Stanley Ann Dunham was a self-assured 18-year-old when she married Barack Obama, Sr. at a time when interracial marriage was considered a crime throughout most of the U.S. Black people also faced intense discrimination in Indonesia, where Dunham later moved with her second husband, Lolo Soetoro, and her young Black son, Barack Obama, in the late ’60s. An acquaintance of Dunham’s later spoke to biographer Janny Scott, saying Dunham taught a young Barack Obama to be fearless in the face of adversity, per the New York Times.
While living in Indonesia, Dunham started working with metalsmiths and textile artisans, developing a microfinance model that helped these small businesses become economically sustainable enough to support local families. Dunham brought the same microloan program to Pakistan in partnership with the Agricultural Development Bank, and the financial model is still used in Indonesia today.
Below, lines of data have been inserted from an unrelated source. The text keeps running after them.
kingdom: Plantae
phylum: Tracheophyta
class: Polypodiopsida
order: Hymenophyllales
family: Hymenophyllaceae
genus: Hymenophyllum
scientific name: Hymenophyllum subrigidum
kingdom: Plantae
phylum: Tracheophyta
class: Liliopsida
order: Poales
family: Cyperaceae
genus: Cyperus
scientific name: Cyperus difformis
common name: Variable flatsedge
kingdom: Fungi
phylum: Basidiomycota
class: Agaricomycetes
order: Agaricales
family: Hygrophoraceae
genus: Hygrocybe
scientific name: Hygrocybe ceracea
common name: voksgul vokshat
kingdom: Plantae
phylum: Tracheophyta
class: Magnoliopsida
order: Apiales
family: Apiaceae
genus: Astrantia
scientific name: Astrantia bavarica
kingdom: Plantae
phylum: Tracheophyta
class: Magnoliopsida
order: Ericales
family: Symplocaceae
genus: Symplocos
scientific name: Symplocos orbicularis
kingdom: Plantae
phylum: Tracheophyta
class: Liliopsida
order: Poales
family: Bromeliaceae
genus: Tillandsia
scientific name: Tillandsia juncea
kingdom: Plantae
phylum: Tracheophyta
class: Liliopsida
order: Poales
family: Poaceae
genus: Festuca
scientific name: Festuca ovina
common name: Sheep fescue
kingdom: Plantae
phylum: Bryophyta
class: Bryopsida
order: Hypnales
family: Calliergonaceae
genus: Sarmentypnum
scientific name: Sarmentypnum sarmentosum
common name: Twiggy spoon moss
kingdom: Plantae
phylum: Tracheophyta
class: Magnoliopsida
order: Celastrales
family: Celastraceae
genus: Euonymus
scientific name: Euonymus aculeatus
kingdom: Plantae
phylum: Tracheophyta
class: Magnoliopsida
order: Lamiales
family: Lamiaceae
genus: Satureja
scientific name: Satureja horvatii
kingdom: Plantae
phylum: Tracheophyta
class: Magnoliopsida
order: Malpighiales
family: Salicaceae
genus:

“A Singular Woman” author Janny Scott told NPR that Dunham sent Barack back to Hawaii to live with his grandparents so that he could have an English-language education. Dunham stayed behind in Indonesia, something Scott said contributed to the mother’s feelings of longing for her son overseas. But despite the geographical distance, Dunham was able to impart values to the future president that he would continue to pursue as an adult, transforming Barack Obama into the man he is today.